W tekście o rynku w Krynkach zamień „stoisk” na „straganów” we fragmencie, który zaczyna się od słów zawierających „Można tu kupić”, a kończy na „palcach obu rąk.”. Podaj cały ten fragment po zmianie.

___ PODANY FRAGMENT

W każdy czwartek w Krynkach jest rynek. Jaki jest obecnie, a jaki był niegdyś - zapytaliśmy handlujących tam kupców oraz rodowitych mieszkańców miasteczka.
Rynek w Krynkach działa od wieków. Dawniej handlowano na jednej z ulic niedaleko słynnego ronda. Później targ przeniesiono w sam środek ronda. Teraz mieści się na rozwidleniu ulic Bema i 11-go Listopada. W każdy czwartek zjeżdżają się do Krynek kupcy z okolicznych miejscowości, ale też z Sokółki, czy odległego Białegostoku.
Można tu kupić niemal wszystko, począwszy od słodyczy, po gumowe buty. Dzisiaj naliczyliśmy jednak zaledwie 12 stoisk, a osób kupujących było można policzyć na palcach obu rąk.
- Przyjeżdżam na ten rynek już od ponad 18 lat. Dawniej był on większy i kupcy stawiali stragany gdzie tylko się dało. Jak zaczynałem, to jeździłem maluchem załadowanym po sam dach i niemal cały towar sprzedawałem. Na rynku było 10 razy więcej kupujących i trwał on dłużej, to były złote czasy. Dzisiaj jeżdżę furgonetką i sprzedaję buty. Jak utarguję 50 zł, to jest dobrze. Teraz rynek jest więc mały, kupujących z każdym rokiem ubywa. Kiedyś każdy mógł coś tu znaleźć dla siebie. Teraz to tylko osoby starsze chodzą na rynek i najczęściej pytają o ceny. Ludzie są biedni. Taka starsza pani kupi buty za 20 zł i kilka lat w nich chodzi. Mały jest wybór, co dodatkowo zniechęca. Takie są czasy, że młodzi wolą jechać do galerii np. w Białymstoku. Większość kupców to też osoby wiekowe, jak ja. Cóż, jak kilka lat zostało do emerytury, to jakoś coś trzeba robić. Młodzi nie palą się do takiej formy handlu i nie wiem jak będą wyglądać rynki za kilka lat - powiedział nam jeden z sprzedawców.

______
___ DOSTARCZONE INFORMACJE

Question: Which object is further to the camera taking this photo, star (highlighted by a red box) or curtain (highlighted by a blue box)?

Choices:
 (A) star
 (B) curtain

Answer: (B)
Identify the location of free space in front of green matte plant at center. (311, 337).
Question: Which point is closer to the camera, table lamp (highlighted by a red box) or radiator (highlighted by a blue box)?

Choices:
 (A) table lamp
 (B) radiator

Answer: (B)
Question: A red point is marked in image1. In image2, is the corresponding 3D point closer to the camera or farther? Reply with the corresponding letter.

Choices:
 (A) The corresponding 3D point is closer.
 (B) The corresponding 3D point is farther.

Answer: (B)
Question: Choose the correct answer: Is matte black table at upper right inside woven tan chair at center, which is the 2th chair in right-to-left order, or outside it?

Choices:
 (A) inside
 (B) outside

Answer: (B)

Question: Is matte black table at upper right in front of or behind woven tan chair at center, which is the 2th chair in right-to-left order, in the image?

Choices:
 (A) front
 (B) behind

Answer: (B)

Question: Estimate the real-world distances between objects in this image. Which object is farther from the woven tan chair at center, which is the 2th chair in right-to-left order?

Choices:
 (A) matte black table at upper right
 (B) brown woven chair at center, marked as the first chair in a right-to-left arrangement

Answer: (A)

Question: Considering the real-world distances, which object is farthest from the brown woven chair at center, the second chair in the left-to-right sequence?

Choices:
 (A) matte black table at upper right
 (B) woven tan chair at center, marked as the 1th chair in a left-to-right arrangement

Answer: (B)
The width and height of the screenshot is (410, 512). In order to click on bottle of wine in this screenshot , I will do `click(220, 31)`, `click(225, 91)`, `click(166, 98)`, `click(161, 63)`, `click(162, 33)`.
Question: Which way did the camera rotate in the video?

______

ODPOWIEDŹ:
Można tu kupić niemal wszystko, począwszy od słodyczy, po gumowe buty. Dzisiaj naliczyliśmy jednak zaledwie 12 straganów, a osób kupujących było można policzyć na palcach obu rąk.